For decades astronomers have used the Astronomical Magnitude Scale to measure the brightness of stars. But what if they're measuring with an inaccurate ruler? And how could that screw up the quest to understand dark energy?


The Astronomical Magnitude Scale (see bottom of post) is a logarithmic scale used to measure the brightness of stars as seen from earth. The sun, our nearest star, is set at a value of roughly -27, but humans anywhere on earth can comfortably see all the way down to a value of zero. For values of +1 to +7, an observer would have to be in the country, away from light pollution. Trying to see anything dimmer than +7 would mean breaking out the telescopes.

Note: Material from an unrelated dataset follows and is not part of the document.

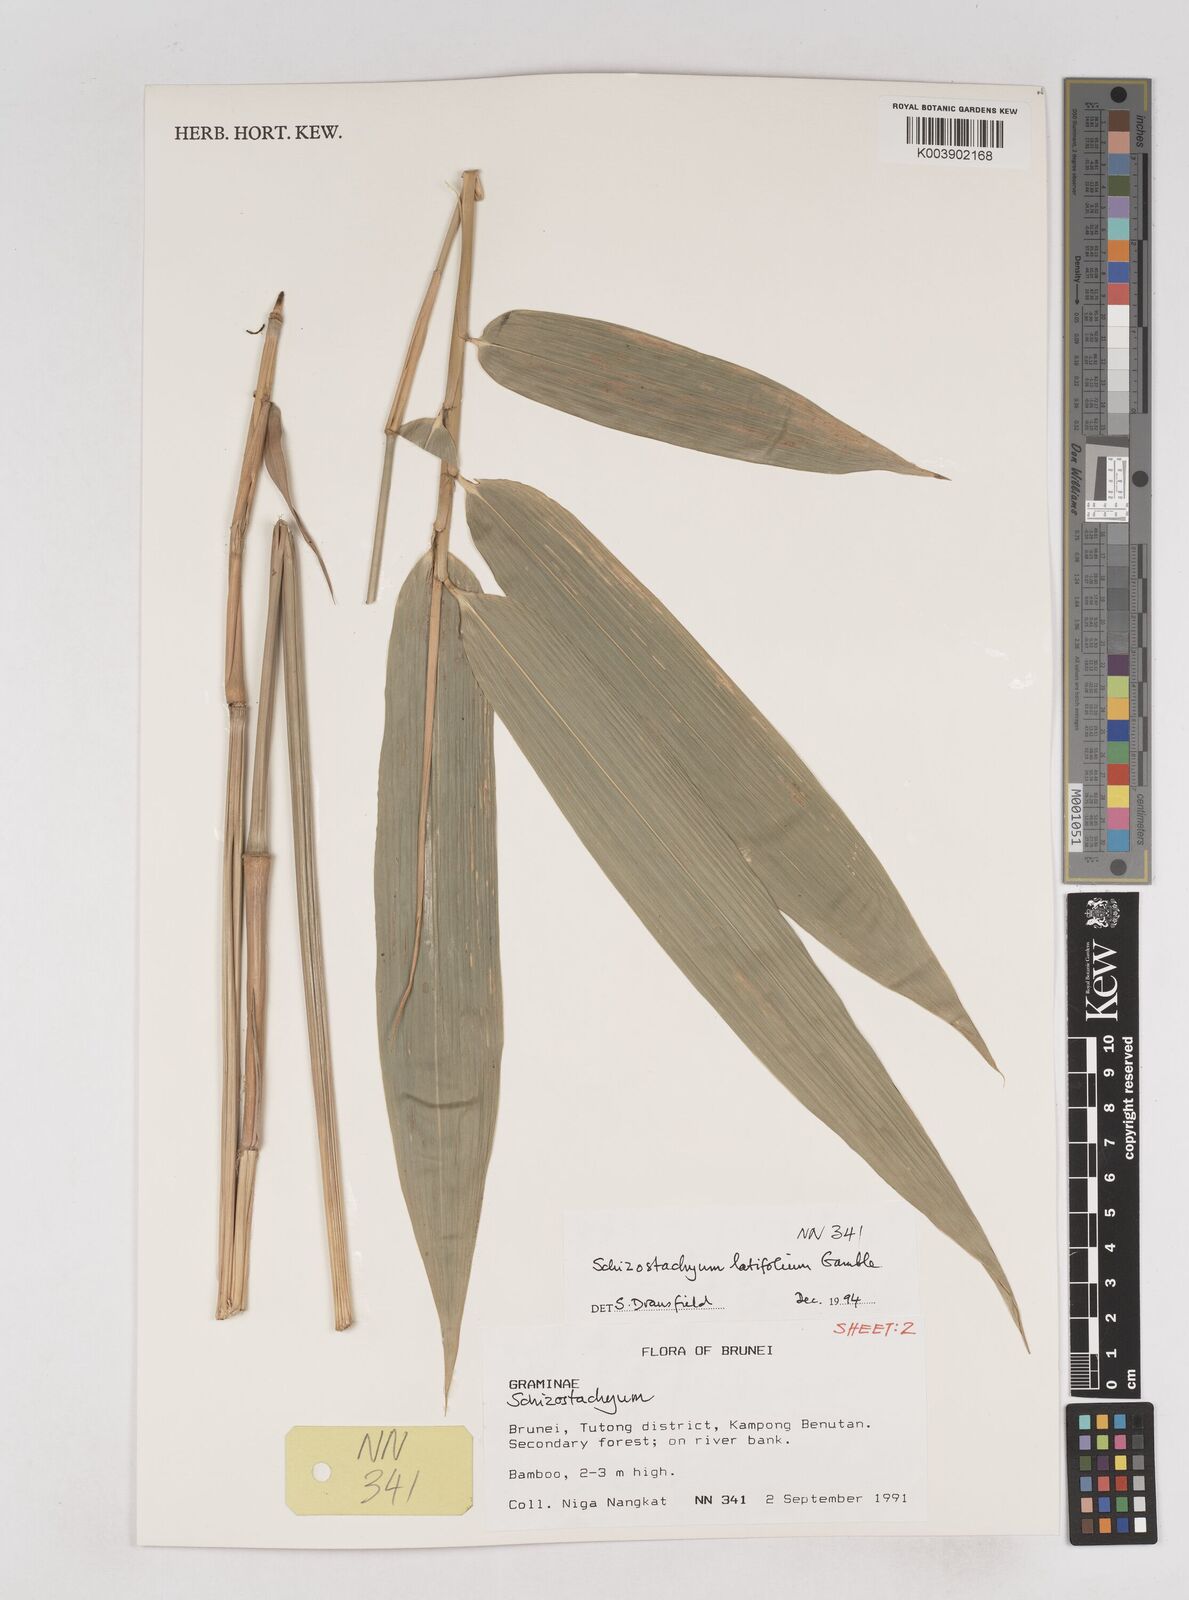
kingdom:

Scientists measure the brightness of astronomical objects by comparing the object's brightness to the brightness of reference stars. Vega and Sirius are popular references, since they have defined and well-known magnitudes.

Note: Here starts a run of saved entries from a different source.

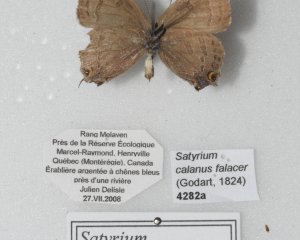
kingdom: Animalia
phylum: Arthropoda
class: Insecta
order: Lepidoptera
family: Lycaenidae
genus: Satyrium
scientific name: Satyrium calanus
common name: Banded Hairstreak
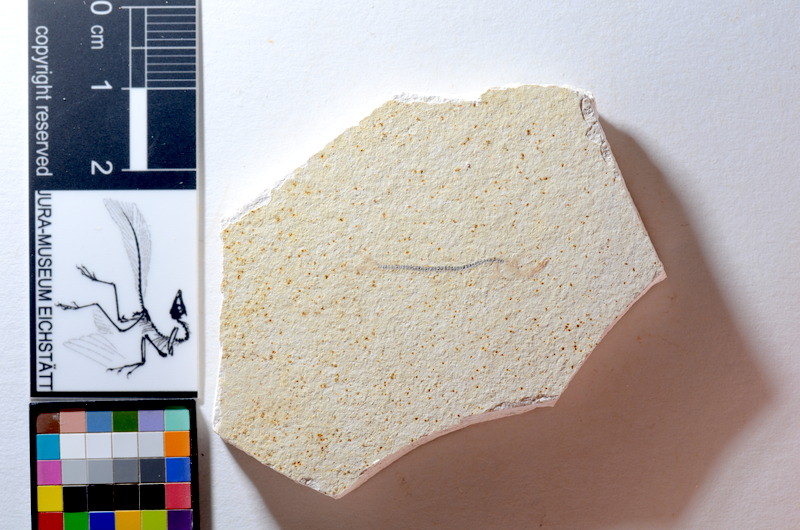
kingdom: Animalia
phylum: Chordata
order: Salmoniformes
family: Orthogonikleithridae
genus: Orthogonikleithrus
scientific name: Orthogonikleithrus hoelli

Or do they? Despite the many advances in the practice, focus, and breadth of knowledge of astronomy, the apparent magnitude values of stars have been updated haphazardly, or not at all.

This faulty measuring system has bigger consequences than missing a twinkle or two. Astronomers use apparent magnitude to judge the distance of stars. Far-away stars are measured by determining their color spectrum and their apparent magnitude. The color spectrum of a star can tell scientists how bright it is. Why, then, do we need the Astronomical Magnitude Scale? Because it, in combination with the knowledge of the absolute brightness of a star, helps scientists determine how far away that star is.

A light that's shining in a person's face from two feet away is uncomfortable. From twenty feet away, it's enough to read by. From two hundred feet away, it's just a glimmer. By combining the knowledge of how bright the light is (spotlight, 60 watt bulb, candle flame) and how bright it appears, a person can roughly judge the distance from them to a light. Astronomers use the same process to determine how far away a star is. Imagine, however, that all throughout a person's life, they were told that a ten watt bulb was actually 60 watts. Their entire scale of reference would be thrown off, making it impossible for them to judge the distance of lights.


Once distance goes out the window, many measurements of the effects of dark energy go right out with it. Dark energy is the mysterious force that seems to be making the universe expand faster and faster over time. Scientists use the distance of stars to measure this expansion.

Picture yourself sitting on a rubber band as it is being stretched. Objects that are close by will be receding away at a certain rate of acceleration. However, objects that are farther away will be receding at a faster rate than nearby objects, because every part of the rubber band is expanding. The farther away an object is, the more material between it and you will be stretching out and pushing you apart.


If a scientist were to look at a star they mistakenly think is close by, and see it receding at an unexpectedly fast rate, they will come to erroneous conclusions about how fast the universe is expanding, and how great the force of dark energy is.

For want of a nail, the cosmological constant is lost.

Fortunately, there is a mission planned to take more accurate measurements of reference stars. Absolute Color Calibration Experiment for Standard Stars, or ACCESS, will give accurate and up-to-date information on the magnitude of the stars, and set a standard that can be used to give all scientists consistent data, and let all stargazers know exactly what they're seeing, and where they are seeing it.